Green Arrow also had a 1959 origin retcon, with art by Jack Kirby during his short run on the Emerald Archer. Oliver’s original origin involved being stranded with Roy Harper on a mesa in the Southwest, eventually using archery to fight off criminals robbing an archeological site. The retcon, as everyone reading this probably knows, has Oliver stranded on Starfish Island and teaching himself archery to catch food.Like Aquaman’s, it’s a solid origin that’s never been replaced (even the CW’s Arrow went with it, though in considerably mutated form) though it’s certainly been tinkered with. Mike Grell, for example, showed Ollie studying archery before his sea voyage, which is more plausible than his miraculously becoming an ace archer after starting from scratch. The improved origin did not, however, improve GA’s C-list Silver Age adventures at all. That took growing a beard and turning radical, which was years in the future.
And then there’s Superman, who didn’t get an origin reboot but did get a lot of new ideas around this time. In 1958, Otto Binder introduced the Arctic Fortress of Solitude in the story that kicks off the Showcase four-volume set (and also has Batman playing a joke on Superman. I love that), just a couple of months after he’d introduced some one-shot characters called the Legion of Superheroes. Right after the Fortress we got Brainiac and a bottled “Krypton city,” the Phantom Zone, Bizarro (Stan Lee can puff himself up about how the Hulk was a modern day Frankenstein’s monster, but in the first Bizarro story in Superboy #68, Binder nails it) and of course Supergirl. That’s an impressive spurt of creativity.
I’d like to draw some conclusion from this, but I don’t think I have one. Just that it’s cool to see comics history developing before my eyes.
#SFWApro. Images top-bottom by Ross Andru, Ramona Fredon, Jack Kirby, Curt Swan.
“has Oliver stranded on Starfish Island and teaching himself archery to catch food.”
Right now I’ve got pictures in my head of him shooting arrows at ordinary starfish. 🙂
Undoubtedly excellent training for future encounters with Starro.
The JLA are facing off their first and worst enemy, and he just struts in and says, ‘hey guys, I got this.’
A special five-warhead arrow for pinning down all five legs at once!
Ollie actually did face Starro in JLA 65 (one of several villains manifested by TO Morrow). It didn’t go well.

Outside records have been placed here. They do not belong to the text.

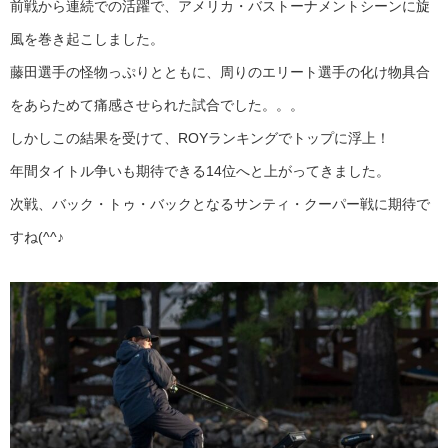
前戦から連続での活躍で、アメリカ・バストーナメントシーンに旋
風を巻き起こしました。
藤田選手の怪物っぷりとともに、周りのエリート選手の化け物具合
をあらためて痛感させられた試合でした。。。
しかしこの結果を受けて、ROYランキングでトップに浮上！
年間タイトル争いも期待できる14位へと上がってきました。
次戦、バック・トゥ・バックとなるサンティ・クーパー戦に期待で
すね(^^♪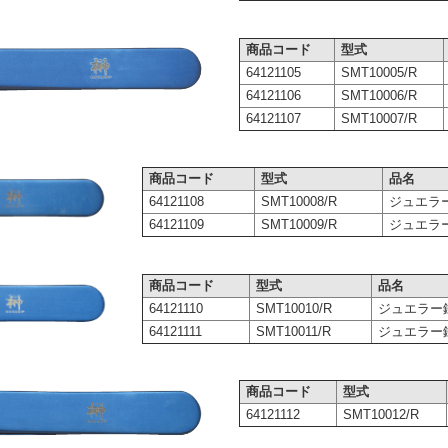
商品コード
型式
64121105
SMT10005/R
64121106
SMT10006/R
64121107
SMT10007/R
商品コード
型式
品名
64121108
SMT10008/R
ジュエラー鑷子
64121109
SMT10009/R
ジュエラー鑷子
商品コード
型式
品名
64121110
SMT10010/R
ジュエラー鑷子 
64121111
SMT10011/R
ジュエラー鑷子 
商品コード
型式
64121112
SMT10012/R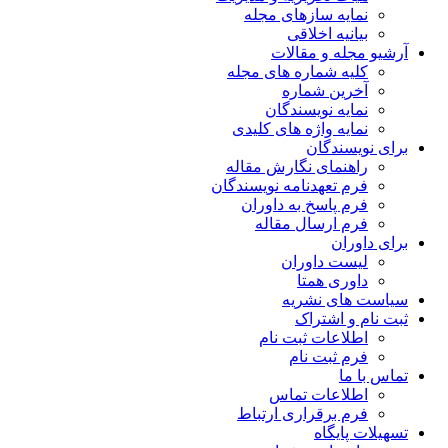
نمایه سازهای مجله
بیانیه اخلاقی
آرشیو مجله و مقالات
کلیه شماره های مجله
آخرین شماره
نمایه نویسندگان
نمایه واژه های کلیدی
برای نویسندگان
راهنمای نگارش مقاله
فرم تعهدنامه نویسندگان
فرم پاسخ به داوران
فرم ارسال مقاله
برای داوران
لیست داوران
داوری همتا
سیاست های نشریه
ثبت نام و اشتراک
اطلاعات ثبت نام
فرم ثبت نام
تماس با ما
اطلاعات تماس
فرم برقراری ارتباط
تسهیلات پایگاه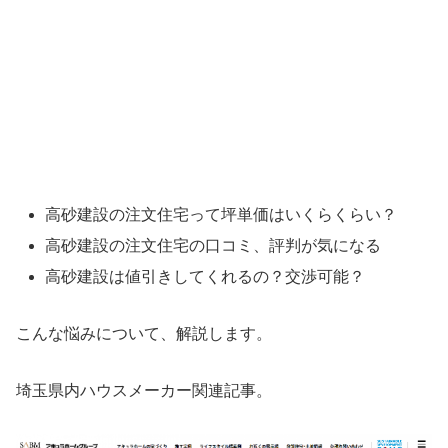
高砂建設の注文住宅って坪単価はいくらくらい？
高砂建設の注文住宅の口コミ、評判が気になる
高砂建設は値引きしてくれるの？交渉可能？
こんな悩みについて、解説します。
埼玉県内ハウスメーカー関連記事。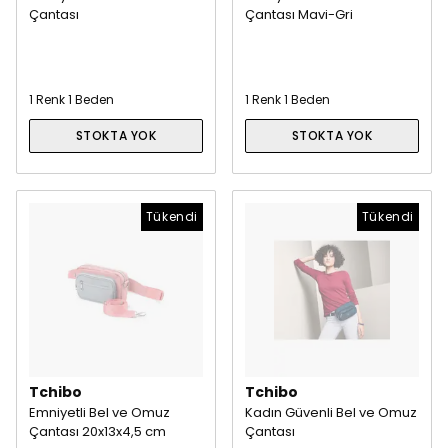
Çantası
Çantası Mavi-Gri
1 Renk 1 Beden
1 Renk 1 Beden
STOKTA YOK
STOKTA YOK
Tükendi
Tükendi
Tchibo
Tchibo
Emniyetli Bel ve Omuz
Kadın Güvenli Bel ve Omuz
Çantası 20x13x4,5 cm
Çantası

When I read these comics, I sometimes think about how it would be cool to be living in an era where comics were a much larger business and there was a lot more variety in the genres being published. But then I remember there would be no internet, only 3 channels, and all the ways culture has changed since then.
I actually think we’ve come around to the point of much greater variety again, especially if we factor in reprints and digital comics.
While I do enjoy the huge range of TV viewing options, there are moments I do grow nostalgic from when I had three channels, PBS and didn’t have to spend so much time thinking about my selection (the paradox of choice, as they say).